Assurément tous nos malheurs découlent de ces apparences menteuses ; elles n'ont pas cessé de contrarier les profondes nécessités de l'ordre réel. Cependant nos phases de tranquillité provisoire n'eurent point d'autres causes que l'accord très réel des fictions administratives avec les fictions littéraires qui agitaient et dévoyaient tous les cerveaux. De la rencontre de ces deux fictions, et de ces deux littératures, l'une officielle, l'autre privée, naissait le sentiment, précaire, mais réel, d'une harmonie ou d'une convenance relative.

Nos pères ont appelé ce sentiment celui de l'ordre. Ceux d'entre nous qui se sont demandé comme Lamartine : « Cet ordre est-il l'ordre ? » et qui ont dû répondre : « non », tiennent le rêveur prodigieux qui confectionna ce faux ordre pour le plus grand poète du romantisme français. Ils ajoutent : pour le dernier des hommes d'État nationaux.
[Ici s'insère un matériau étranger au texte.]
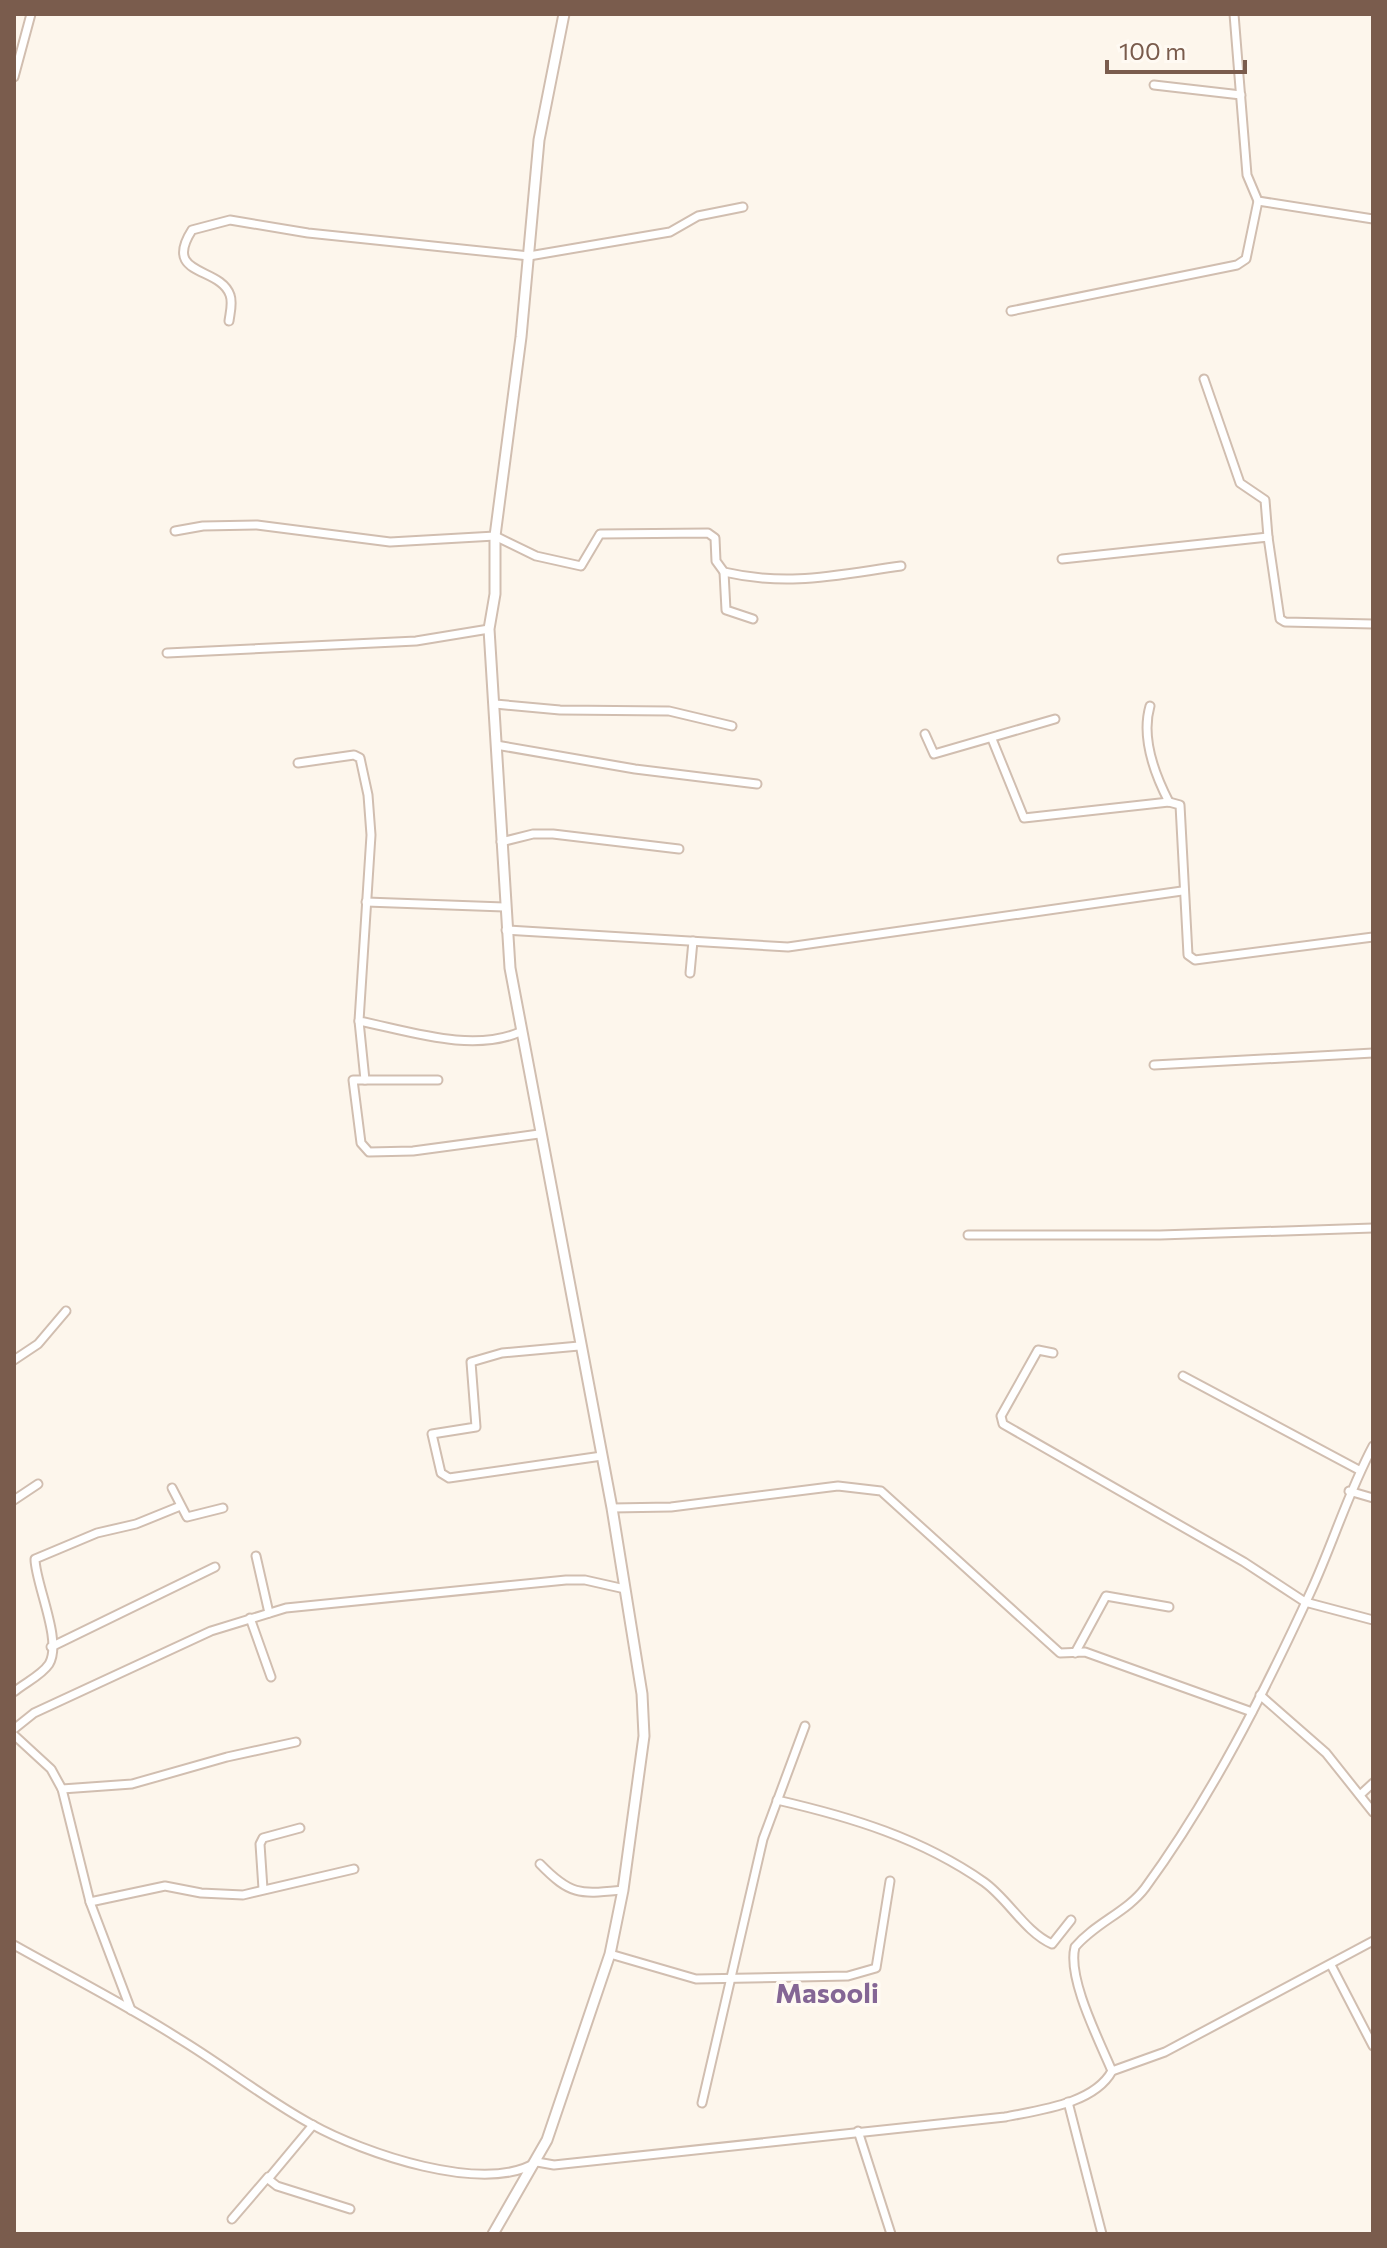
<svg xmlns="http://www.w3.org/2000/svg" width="1387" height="2248" viewBox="0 0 1387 2248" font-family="Commissioner,sans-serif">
	<rect width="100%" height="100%" fill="#fdf6ec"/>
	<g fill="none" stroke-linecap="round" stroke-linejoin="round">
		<g stroke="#d1beb0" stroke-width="11">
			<g id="minor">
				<polyline points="1234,14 1247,175 1258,201 1373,219"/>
				<polyline points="14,77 31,14"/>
				<polyline points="1154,85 1241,95"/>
				<polyline points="1011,311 1237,265 1246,259 1258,201"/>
				<path d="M 229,321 C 230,313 233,303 230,295 C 220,266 162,277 192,230 L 230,220 L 308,233 L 529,256 L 670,232 L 698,216 L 743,207"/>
				<polyline points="1204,379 1240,483 1265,500 1268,537"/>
				<path d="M 175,531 L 203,526 L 257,525 L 390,542 L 495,536 L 536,556 L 581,566 L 600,534 L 708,533 L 715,538 L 716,561 L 724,572 C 789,587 836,575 901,566"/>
				<polyline points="1062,559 1268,537 1280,619 1285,622 1373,624"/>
				<polyline points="724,572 726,610 753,619"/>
				<polyline points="167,653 416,641 489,629"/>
				<polyline points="495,704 560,710 669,711 732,726"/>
				<path d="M 1150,706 C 1141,737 1155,775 1169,802"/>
				<polyline points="925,734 934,754 1055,719"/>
				<polyline points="992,739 1024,818 1169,802 1180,805 1188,955 1195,960 1373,937"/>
				<polyline points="496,745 635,769 757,784"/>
				<path d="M 298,763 L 354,755 L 360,758 L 368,795 L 371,835 L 359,1021 C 409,1031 472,1053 520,1032"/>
				<polyline points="501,842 533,834 553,834 679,849"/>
				<polyline points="366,902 504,907"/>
				<polyline points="506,930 788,947 1182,891"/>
				<polyline points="690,973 693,941"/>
				<polyline points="359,1021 365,1080 438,1080"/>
				<polyline points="1154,1065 1373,1053"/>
				<polyline points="365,1080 353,1080 361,1143 369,1152 413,1151 539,1134"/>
				<polyline points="968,1235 1160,1235 1373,1228"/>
				<polyline points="579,1346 502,1353 471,1362 476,1427 432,1434 441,1473 449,1478 602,1456"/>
				<polyline points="1053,1353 1038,1350 1001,1416 1003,1424 1244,1562 1305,1602 1373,1620"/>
				<polyline points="14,1360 38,1344 66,1311"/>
				<polyline points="1183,1376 1359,1470"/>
				<polyline points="172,1488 187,1517 223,1508"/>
				<polyline points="1349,1491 1373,1498"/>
				<polyline points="14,1500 38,1484"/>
				<polyline points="612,1508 671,1507 838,1486 881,1491 1060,1653 1085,1652 1252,1712"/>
				<polyline points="256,1556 269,1613"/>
				<polyline points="250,1618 271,1677"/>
				<polyline points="51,1647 215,1567"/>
				<polyline points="1075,1653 1106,1596 1169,1607"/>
				<path d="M 14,1692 C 24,1683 41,1676 49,1664 C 63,1641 35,1583 35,1559 L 97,1533 L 136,1524 L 178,1507"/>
				<polyline points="1260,1695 1326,1753 1373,1812"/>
				<polyline points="14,1729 34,1713 211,1631 286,1608 566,1580 585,1580 625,1589"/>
				<polyline points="14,1735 51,1769 62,1789 90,1902 131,2010"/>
				<polyline points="62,1789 132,1784 227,1757 296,1742"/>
				<polyline points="1360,1795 1373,1783"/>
				<path d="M 777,1800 C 851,1817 921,1838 984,1882 C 1008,1899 1025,1932 1052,1944 L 1071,1920"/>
				<path d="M 540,1864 C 571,1896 580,1894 623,1890"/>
				<polyline points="263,1889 260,1844 263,1838 300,1828"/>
				<polyline points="90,1902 165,1886 201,1893 243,1895 354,1869"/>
				<path d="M 14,1945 C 69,1976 125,2004 178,2038 C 223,2065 265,2099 311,2124 C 363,2153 484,2195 537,2162 L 554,2165 L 1005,2117 C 1039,2110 1094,2104 1112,2071 L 1165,2052 L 1373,1941"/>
				<polyline points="610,1954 696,1979 848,1976 876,1968 890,1881"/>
				<polyline points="1331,1965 1373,2046"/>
				<path d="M 1112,2071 C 1099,2040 1067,1978 1075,1947 C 1095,1923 1127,1912 1145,1888 C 1211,1798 1264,1693 1311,1591 C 1333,1543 1348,1493 1373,1446"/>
				<polyline points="1068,2102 1102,2234"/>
				<polyline points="702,2103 763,1839 805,1726"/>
				<polyline points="313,2125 268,2179 277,2186 350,2209"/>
				<polyline points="858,2131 891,2234"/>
				<polyline points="232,2219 268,2177"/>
			</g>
		</g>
		<g stroke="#d1beb0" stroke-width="13">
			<polyline id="tertiary" points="493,2234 547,2140 610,1954 623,1890 644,1736 642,1694 612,1508 510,968 489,629 495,594 495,536 521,337 539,140 564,14"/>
		</g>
		<use href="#minor" stroke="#fff" stroke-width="7"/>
		<use href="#tertiary" stroke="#fff" stroke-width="9"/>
	</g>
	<g text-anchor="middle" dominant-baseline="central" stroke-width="7" stroke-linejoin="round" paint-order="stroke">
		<g font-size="28" font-weight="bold" fill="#846695" stroke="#fffaf3">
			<text x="827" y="1992">Masooli</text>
		</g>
	</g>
	<rect width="1387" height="2248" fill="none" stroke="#7a5c4d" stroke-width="32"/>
	<path d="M1107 60v12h138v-12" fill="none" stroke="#7a5c4d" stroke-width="4"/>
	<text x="1119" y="60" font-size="24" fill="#7a5c4d" stroke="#fffaf3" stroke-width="6" paint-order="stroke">100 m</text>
</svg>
Ils placent Napoléon Ier vingt coudées au-dessus de Jean-Jacques et de Victor Hugo, mais plus de dix mille au-dessous de M. de Peyronet 14.

Il est vrai que Napoléon se présente sous un autre aspect, si, du génie civil, qui, en lui, fut tout poésie, on arrive à considérer le génie militaire. Rien de plus opposé à la mauvaise littérature politique et diplomatique que Napoléon chef d'armée. Rien de plus réaliste ni de plus positif ; rien de plus national. Comme les généraux de 1792, il réveille, il stimule le fond guerrier de la nation. Il aspire les éléments du composé français, les assemble, heurte leur masse contre l'étranger ; ainsi il les éprouve, les unit et les fond. Les nouvelles ressources du sentiment patriotique se révèlent, elles se concentrent et, servies par l'autorité supérieure du maître, opposent à l'idéologie des lettrés un système imprévu de forces violentes. De ce côté, Napoléon personnifie la réponse ironique et dure des militaires du XIXe siècle aux songes littéraires du XVIIIe.